Personal information
- Born: 1952 (age 73–74)
- Education: University of Delaware

Sport
- Sport: Basketball / tennis
- College team: Delaware Fightin' Blue Hens

= Ann Igo Rizzo =

American basketball and tennis player (born 1952)

Ann Marie Igo Rizzo (born 1952) is an American basketball and tennis player. She played college basketball for the Delaware Fightin' Blue Hens, where she ranked as the top scorer in school history upon her graduation. Rizzo later became a top athlete in senior competitions, winning several gold medals at the Senior Olympics. She was inducted into the Delaware Sports Museum and Hall of Fame in 2019.

==Biography==
Rizzo is one of 14 children, and all of them played basketball at some level. She first played in second grade. Rizzo attended St. Elizabeth High School in Wilmington, Delaware, where she was a top basketball player and a member of the team all four years. She was also a member of a Catholic Youth Organization (CYO) team. After high school, Rizzo enrolled at the University of Delaware, where she attended from 1970 to 1974 as a physical education major. At Delaware, she played for the Delaware Fightin' Blue Hens women's basketball team from 1971 to 1974. After initially being a member of the freshman team in 1970–71, Rizzo became one of the early stars of Delaware's women's basketball program in the next seasons, playing under coach Mary Ann Hitchens.

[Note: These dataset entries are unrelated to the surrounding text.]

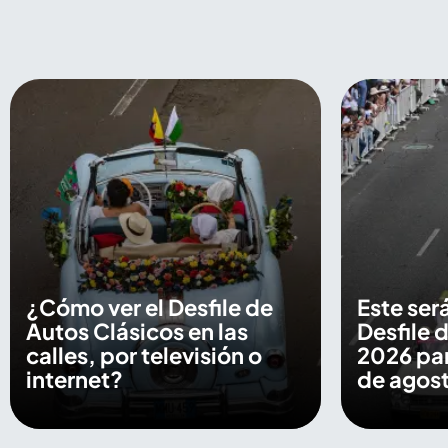
¿Cómo ver el Desfile de
Este será
Autos Clásicos en las
Desfile 
calles, por televisión o
2026 par
internet?
de agos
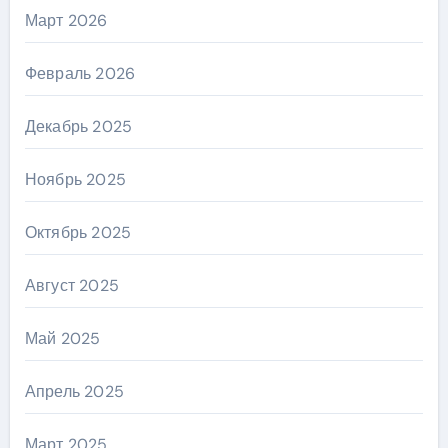
Март 2026
Февраль 2026
Декабрь 2025
Ноябрь 2025
Октябрь 2025
Август 2025
Май 2025
Апрель 2025
Март 2025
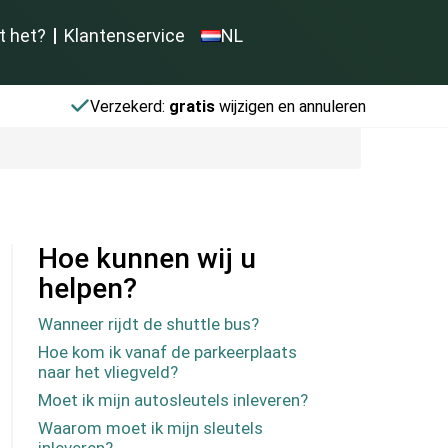
t het?
Klantenservice
NL
Verzekerd:
gratis
wijzigen en annuleren
Hoe kunnen wij u
helpen?
Wanneer rijdt de shuttle bus?
Hoe kom ik vanaf de parkeerplaats
naar het vliegveld?
Moet ik mijn autosleutels inleveren?
Waarom moet ik mijn sleutels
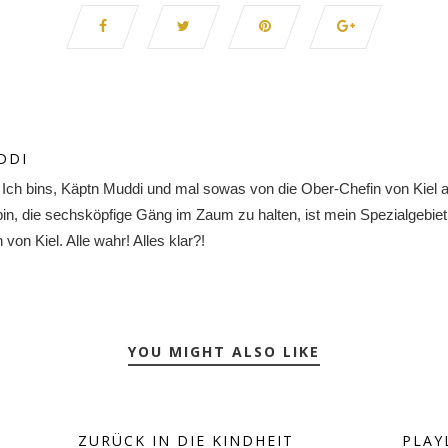
DDI
. Ich bins, Käptn Muddi und mal sowas von die Ober-Chefin von Kiel
 bin, die sechsköpfige Gäng im Zaum zu halten, ist mein Spezialgebiet
on Kiel. Alle wahr! Alles klar?!
YOU MIGHT ALSO LIKE
ZURÜCK IN DIE KINDHEIT
PLAY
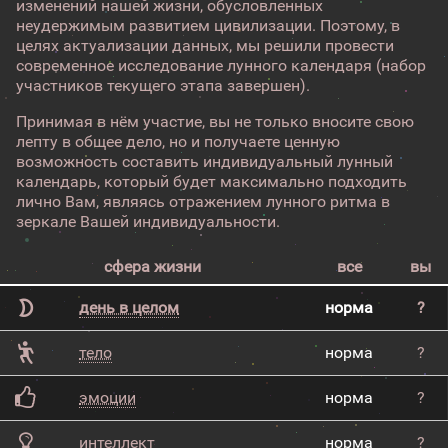
изменений нашей жизни, обусловленных
неудержимым развитием цивилизации. Поэтому, в
целях актуализации данных, мы решили провести
современное исследование лунного календаря (набор
участников текущего этапа завершен).
Принимая в нём участие, вы не только вносите свою
лепту в общее дело, но и получаете ценную
возможность составить индивидуальный лунный
календарь, который будет максимально подходить
лично Вам, являясь отражением лунного ритма в
зеркале Вашей индивидуальности.
сфера жизни
все
вы
день в целом
норма
?
тело
норма
?
эмоции
норма
?
интеллект
норма
?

Rizzo was a member of teams with winning records three consecutive years (Note: The first being the freshman team in 1970–71, followed by the varsity team in 1971–72 and 1972–73.) and helped the Fightin' Blue Hens to three straight appearances at the Eastern Association of Intercollegiate Athletics for Women (EAIAW) Regionals. Known for her quickness at guard, she averaged 13.0 points per game in 1971–72, 13.3 points in 1972–73, and 18.6 points in 1973–74, with all of those totals being top on the team. She helped the Fightin' Blue Hens to a record of 8–4 in her sophomore year, 9–5 in her junior year, and 7–8 in her senior year. Rizzo served as team captain in 1973–74. She had 20-point performances in 8 of 15 games during the 1973–74 season and at the end of her college career was top in school history in single-game (29), season (260), and career points (602), in addition to points per game in a season (18.6) and career points per game (14.8). Rizzo still ranked in the top 10 in school history for points per game in a season and in a career 45 years later.

After college, Rizzo was a member of a local basketball club, the Green Gate 76-hers, winning league MVP honors, and played recreational softball. She later began playing tennis in her 40s. Rizzo became a top athlete in senior competitions in both basketball and tennis. She won many gold medals at the Delaware Senior Olympics in both sports and was the singles tennis champion in her age group at the national Senior Olympics several times in the 2000s. Rizzo competed in senior events held by the United States Tennis Association (USTA) and was ranked number one in the USTA Middle States section in doubles and mixed doubles, while being a USTA national champion in women's senior doubles in 2003. She has also competed at the World Senior Games and been successful at many other regional senior tennis competitions.

Rizzo is married and has two children with her husband, Wayne. She received a degree from Wilmington University in 1994. She was inducted into the Delaware Legends Basketball Hall of Fame in 2010, the University of Delaware Athletics Hall of Fame in 2011, the Delaware Sports Museum and Hall of Fame in 2019, and the Delaware Basketball Hall of Fame in 2024.